** Instructions for the task **
Give back all of the records exactly.

** Extracted records **
* * * * * * * * *
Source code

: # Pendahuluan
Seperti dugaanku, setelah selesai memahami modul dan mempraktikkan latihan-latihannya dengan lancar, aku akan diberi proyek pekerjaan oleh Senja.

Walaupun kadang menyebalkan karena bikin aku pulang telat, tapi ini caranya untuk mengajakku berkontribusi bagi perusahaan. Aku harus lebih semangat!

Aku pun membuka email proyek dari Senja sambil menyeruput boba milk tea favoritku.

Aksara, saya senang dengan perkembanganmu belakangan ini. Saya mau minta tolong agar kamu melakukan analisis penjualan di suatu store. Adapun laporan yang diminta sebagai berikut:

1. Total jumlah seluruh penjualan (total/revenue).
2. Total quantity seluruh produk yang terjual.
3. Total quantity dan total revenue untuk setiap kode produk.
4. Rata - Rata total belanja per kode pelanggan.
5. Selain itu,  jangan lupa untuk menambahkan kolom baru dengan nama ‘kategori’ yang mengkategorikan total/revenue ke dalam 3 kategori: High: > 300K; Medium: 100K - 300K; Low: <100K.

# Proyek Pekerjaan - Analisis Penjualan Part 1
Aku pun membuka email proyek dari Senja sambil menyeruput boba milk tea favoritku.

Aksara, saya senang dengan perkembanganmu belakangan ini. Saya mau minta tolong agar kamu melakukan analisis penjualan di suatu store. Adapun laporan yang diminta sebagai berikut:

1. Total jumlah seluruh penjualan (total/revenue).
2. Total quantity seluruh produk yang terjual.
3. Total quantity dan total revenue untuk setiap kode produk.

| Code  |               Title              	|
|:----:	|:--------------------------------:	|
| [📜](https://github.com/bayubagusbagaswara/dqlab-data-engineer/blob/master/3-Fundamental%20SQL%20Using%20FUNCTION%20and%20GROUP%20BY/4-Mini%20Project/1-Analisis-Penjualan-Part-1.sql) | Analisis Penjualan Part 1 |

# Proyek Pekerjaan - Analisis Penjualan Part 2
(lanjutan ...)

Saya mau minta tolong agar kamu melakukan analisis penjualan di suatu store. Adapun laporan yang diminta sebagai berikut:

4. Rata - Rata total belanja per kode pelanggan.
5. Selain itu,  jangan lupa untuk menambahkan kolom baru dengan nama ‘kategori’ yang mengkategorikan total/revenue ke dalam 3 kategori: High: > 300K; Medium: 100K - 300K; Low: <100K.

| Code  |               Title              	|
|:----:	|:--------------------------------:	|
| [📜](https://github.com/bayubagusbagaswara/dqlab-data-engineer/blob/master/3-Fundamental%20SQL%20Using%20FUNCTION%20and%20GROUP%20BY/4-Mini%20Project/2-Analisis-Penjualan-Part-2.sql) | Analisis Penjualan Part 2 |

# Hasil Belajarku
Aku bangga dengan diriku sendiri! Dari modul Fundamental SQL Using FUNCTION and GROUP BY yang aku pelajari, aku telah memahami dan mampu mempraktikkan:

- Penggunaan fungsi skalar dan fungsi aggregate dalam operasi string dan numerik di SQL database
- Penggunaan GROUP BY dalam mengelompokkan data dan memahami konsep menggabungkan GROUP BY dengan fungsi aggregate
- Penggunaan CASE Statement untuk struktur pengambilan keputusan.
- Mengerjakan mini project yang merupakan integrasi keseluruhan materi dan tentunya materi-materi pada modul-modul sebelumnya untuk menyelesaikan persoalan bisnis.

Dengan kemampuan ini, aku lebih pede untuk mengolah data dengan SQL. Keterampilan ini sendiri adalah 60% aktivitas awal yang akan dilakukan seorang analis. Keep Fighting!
* * * * * * * * *
** Output below **
Source code

: # Pendahuluan
Seperti dugaanku, setelah selesai memahami modul dan mempraktikkan latihan-latihannya dengan lancar, aku akan diberi proyek pekerjaan oleh Senja.

Walaupun kadang menyebalkan karena bikin aku pulang telat, tapi ini caranya untuk mengajakku berkontribusi bagi perusahaan. Aku harus lebih semangat!

Aku pun membuka email proyek dari Senja sambil menyeruput boba milk tea favoritku.

Aksara, saya senang dengan perkembanganmu belakangan ini. Saya mau minta tolong agar kamu melakukan analisis penjualan di suatu store. Adapun laporan yang diminta sebagai berikut:

1. Total jumlah seluruh penjualan (total/revenue).
2. Total quantity seluruh produk yang terjual.
3. Total quantity dan total revenue untuk setiap kode produk.
4. Rata - Rata total belanja per kode pelanggan.
5. Selain itu,  jangan lupa untuk menambahkan kolom baru dengan nama ‘kategori’ yang mengkategorikan total/revenue ke dalam 3 kategori: High: > 300K; Medium: 100K - 300K; Low: <100K.

# Proyek Pekerjaan - Analisis Penjualan Part 1
Aku pun membuka email proyek dari Senja sambil menyeruput boba milk tea favoritku.

Aksara, saya senang dengan perkembanganmu belakangan ini. Saya mau minta tolong agar kamu melakukan analisis penjualan di suatu store. Adapun laporan yang diminta sebagai berikut:

1. Total jumlah seluruh penjualan (total/revenue).
2. Total quantity seluruh produk yang terjual.
3. Total quantity dan total revenue untuk setiap kode produk.

| Code  |               Title              	|
|:----:	|:--------------------------------:	|
| [📜](https://github.com/bayubagusbagaswara/dqlab-data-engineer/blob/master/3-Fundamental%20SQL%20Using%20FUNCTION%20and%20GROUP%20BY/4-Mini%20Project/1-Analisis-Penjualan-Part-1.sql) | Analisis Penjualan Part 1 |

# Proyek Pekerjaan - Analisis Penjualan Part 2
(lanjutan ...)

Saya mau minta tolong agar kamu melakukan analisis penjualan di suatu store. Adapun laporan yang diminta sebagai berikut:

4. Rata - Rata total belanja per kode pelanggan.
5. Selain itu,  jangan lupa untuk menambahkan kolom baru dengan nama ‘kategori’ yang mengkategorikan total/revenue ke dalam 3 kategori: High: > 300K; Medium: 100K - 300K; Low: <100K.

| Code  |               Title              	|
|:----:	|:--------------------------------:	|
| [📜](https://github.com/bayubagusbagaswara/dqlab-data-engineer/blob/master/3-Fundamental%20SQL%20Using%20FUNCTION%20and%20GROUP%20BY/4-Mini%20Project/2-Analisis-Penjualan-Part-2.sql) | Analisis Penjualan Part 2 |

# Hasil Belajarku
Aku bangga dengan diriku sendiri! Dari modul Fundamental SQL Using FUNCTION and GROUP BY yang aku pelajari, aku telah memahami dan mampu mempraktikkan:

- Penggunaan fungsi skalar dan fungsi aggregate dalam operasi string dan numerik di SQL database
- Penggunaan GROUP BY dalam mengelompokkan data dan memahami konsep menggabungkan GROUP BY dengan fungsi aggregate
- Penggunaan CASE Statement untuk struktur pengambilan keputusan.
- Mengerjakan mini project yang merupakan integrasi keseluruhan materi dan tentunya materi-materi pada modul-modul sebelumnya untuk menyelesaikan persoalan bisnis.

Dengan kemampuan ini, aku lebih pede untuk mengolah data dengan SQL. Keterampilan ini sendiri adalah 60% aktivitas awal yang akan dilakukan seorang analis. Keep Fighting!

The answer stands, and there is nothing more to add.